DATASET ->
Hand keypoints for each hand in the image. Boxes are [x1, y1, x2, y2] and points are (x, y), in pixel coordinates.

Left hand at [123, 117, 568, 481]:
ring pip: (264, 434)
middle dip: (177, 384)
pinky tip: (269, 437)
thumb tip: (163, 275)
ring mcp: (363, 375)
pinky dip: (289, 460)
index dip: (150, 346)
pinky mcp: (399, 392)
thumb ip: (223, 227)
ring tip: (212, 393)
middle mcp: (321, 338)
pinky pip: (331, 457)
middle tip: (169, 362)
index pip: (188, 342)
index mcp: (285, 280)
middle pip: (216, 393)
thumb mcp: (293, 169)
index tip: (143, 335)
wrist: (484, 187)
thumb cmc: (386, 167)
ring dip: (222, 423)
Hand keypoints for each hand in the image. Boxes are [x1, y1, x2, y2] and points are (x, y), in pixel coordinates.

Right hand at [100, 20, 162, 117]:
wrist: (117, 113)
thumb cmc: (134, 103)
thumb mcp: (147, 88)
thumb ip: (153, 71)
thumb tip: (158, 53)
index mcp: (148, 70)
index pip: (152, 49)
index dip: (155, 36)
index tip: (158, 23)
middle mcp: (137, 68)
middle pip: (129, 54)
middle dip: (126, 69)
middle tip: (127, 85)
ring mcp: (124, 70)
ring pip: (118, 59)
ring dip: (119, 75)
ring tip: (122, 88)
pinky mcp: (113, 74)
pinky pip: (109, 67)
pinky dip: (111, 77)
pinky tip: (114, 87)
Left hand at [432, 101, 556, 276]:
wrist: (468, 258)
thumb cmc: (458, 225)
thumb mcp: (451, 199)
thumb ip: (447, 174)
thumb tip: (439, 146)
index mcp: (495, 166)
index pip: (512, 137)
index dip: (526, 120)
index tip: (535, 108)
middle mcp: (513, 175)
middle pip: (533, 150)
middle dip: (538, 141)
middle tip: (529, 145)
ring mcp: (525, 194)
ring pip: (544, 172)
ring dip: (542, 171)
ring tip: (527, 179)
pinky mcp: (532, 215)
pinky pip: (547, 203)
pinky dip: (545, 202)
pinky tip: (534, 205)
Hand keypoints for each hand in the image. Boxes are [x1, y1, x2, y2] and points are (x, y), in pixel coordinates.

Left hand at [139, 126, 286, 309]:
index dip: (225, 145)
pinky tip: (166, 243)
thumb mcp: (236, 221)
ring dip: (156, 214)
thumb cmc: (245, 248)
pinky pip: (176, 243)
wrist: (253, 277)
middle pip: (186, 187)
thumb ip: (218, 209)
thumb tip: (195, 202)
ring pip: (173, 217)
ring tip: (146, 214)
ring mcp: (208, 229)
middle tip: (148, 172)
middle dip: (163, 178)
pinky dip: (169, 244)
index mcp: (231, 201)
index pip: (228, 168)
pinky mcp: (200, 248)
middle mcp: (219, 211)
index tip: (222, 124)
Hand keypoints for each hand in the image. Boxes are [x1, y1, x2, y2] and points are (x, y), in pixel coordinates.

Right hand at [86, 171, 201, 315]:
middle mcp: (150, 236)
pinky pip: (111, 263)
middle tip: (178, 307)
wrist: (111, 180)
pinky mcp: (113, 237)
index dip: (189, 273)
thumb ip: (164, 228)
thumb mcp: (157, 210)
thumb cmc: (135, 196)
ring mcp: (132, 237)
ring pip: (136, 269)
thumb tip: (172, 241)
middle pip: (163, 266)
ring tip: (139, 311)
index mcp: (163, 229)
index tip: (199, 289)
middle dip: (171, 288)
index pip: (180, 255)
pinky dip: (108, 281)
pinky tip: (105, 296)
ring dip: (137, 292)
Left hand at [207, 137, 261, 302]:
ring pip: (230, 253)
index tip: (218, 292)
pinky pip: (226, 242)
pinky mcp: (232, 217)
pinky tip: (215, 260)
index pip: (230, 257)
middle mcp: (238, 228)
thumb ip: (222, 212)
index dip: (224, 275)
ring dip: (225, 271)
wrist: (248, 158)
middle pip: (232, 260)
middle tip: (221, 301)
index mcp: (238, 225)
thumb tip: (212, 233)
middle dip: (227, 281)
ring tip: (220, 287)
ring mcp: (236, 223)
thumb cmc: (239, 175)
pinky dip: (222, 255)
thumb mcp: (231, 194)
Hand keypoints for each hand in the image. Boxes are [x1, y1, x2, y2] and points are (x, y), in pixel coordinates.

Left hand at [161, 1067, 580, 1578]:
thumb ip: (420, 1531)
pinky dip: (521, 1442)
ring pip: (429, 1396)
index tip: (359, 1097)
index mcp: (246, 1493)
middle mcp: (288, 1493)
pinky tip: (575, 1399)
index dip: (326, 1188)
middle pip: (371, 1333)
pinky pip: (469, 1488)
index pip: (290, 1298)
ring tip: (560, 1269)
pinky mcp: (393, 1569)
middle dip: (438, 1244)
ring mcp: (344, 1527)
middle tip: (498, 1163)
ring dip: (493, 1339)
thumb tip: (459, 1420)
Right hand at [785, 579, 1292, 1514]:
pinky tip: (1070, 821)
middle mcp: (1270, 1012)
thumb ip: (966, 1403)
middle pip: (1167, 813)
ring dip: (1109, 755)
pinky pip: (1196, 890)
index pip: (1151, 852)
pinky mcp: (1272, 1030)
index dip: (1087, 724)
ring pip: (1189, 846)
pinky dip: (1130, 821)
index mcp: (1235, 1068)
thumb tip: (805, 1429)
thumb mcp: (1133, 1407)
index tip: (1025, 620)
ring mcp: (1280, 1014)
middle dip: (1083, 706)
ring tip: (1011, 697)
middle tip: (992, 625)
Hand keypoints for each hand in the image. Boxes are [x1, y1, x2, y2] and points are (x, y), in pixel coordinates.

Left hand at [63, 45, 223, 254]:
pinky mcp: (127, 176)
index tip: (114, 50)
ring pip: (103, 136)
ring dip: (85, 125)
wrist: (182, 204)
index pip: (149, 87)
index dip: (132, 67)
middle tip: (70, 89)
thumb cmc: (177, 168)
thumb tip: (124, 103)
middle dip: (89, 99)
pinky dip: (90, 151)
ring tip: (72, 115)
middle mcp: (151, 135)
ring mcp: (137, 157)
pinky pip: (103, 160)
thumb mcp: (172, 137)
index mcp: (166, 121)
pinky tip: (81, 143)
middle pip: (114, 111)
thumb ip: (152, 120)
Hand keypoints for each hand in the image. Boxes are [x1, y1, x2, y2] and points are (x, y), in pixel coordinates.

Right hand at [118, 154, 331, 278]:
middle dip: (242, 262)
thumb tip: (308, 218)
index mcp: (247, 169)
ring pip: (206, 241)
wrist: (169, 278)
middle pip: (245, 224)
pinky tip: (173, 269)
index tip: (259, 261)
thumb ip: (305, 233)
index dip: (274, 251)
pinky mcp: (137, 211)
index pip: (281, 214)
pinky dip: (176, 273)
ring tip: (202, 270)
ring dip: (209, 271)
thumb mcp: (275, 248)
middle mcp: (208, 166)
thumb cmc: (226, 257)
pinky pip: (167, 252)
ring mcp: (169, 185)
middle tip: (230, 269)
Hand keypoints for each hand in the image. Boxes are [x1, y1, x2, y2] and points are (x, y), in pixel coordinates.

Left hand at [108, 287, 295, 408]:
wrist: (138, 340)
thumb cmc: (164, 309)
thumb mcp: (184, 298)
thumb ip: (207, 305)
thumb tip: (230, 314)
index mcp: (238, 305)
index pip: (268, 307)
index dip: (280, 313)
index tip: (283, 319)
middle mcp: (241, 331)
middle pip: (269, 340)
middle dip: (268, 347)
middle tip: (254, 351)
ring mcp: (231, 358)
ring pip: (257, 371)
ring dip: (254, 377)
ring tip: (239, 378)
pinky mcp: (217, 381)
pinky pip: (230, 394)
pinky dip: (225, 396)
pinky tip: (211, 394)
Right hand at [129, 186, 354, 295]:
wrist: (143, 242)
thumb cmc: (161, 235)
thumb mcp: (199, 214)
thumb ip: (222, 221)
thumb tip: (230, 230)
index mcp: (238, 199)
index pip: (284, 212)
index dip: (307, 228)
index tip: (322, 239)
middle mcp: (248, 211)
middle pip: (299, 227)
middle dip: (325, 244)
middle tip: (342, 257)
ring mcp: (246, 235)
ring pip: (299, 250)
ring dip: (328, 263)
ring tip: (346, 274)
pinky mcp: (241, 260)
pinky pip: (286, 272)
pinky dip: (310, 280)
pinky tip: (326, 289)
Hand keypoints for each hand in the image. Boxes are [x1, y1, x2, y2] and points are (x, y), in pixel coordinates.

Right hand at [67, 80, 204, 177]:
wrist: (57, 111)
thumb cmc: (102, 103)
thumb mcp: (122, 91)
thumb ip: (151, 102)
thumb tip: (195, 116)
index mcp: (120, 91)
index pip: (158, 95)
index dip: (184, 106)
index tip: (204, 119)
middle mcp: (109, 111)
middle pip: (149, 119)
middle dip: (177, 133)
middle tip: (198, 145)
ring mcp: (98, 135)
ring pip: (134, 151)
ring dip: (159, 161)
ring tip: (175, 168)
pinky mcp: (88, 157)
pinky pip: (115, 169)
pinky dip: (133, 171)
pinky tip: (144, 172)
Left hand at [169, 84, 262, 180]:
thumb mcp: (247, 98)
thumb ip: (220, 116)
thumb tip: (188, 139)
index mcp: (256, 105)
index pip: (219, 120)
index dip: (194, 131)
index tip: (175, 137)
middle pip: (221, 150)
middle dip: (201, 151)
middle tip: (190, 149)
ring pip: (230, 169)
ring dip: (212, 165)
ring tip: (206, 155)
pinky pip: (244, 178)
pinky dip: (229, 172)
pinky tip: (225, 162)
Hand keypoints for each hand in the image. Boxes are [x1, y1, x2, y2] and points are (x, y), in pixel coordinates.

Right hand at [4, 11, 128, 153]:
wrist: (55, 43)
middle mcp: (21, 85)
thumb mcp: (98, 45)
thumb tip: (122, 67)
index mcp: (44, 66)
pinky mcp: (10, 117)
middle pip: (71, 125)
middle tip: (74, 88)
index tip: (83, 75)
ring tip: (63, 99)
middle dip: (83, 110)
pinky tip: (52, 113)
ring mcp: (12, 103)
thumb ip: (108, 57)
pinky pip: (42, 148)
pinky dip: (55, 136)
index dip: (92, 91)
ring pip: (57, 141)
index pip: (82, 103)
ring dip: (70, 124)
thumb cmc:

TASK INSTRUCTIONS -> Scan the records above for the lines holding "thumb tip: (439, 146)" and "pinky tip: (534, 205)". Transcribe those two and every line between them word for word, and no others.

FINISHED EXERCISE ->
thumb tip: (439, 146)
index mcp: (495, 166)
index pip: (512, 137)
index dip: (526, 120)
index tip: (535, 108)
middle mcp: (513, 175)
middle pip: (533, 150)
middle dip: (538, 141)
middle tip: (529, 145)
ring mcp: (525, 194)
ring pip: (544, 172)
ring dip: (542, 171)
ring tip: (527, 179)
pinky mcp: (532, 215)
pinky pip: (547, 203)
pinky dip: (545, 202)
pinky tip: (534, 205)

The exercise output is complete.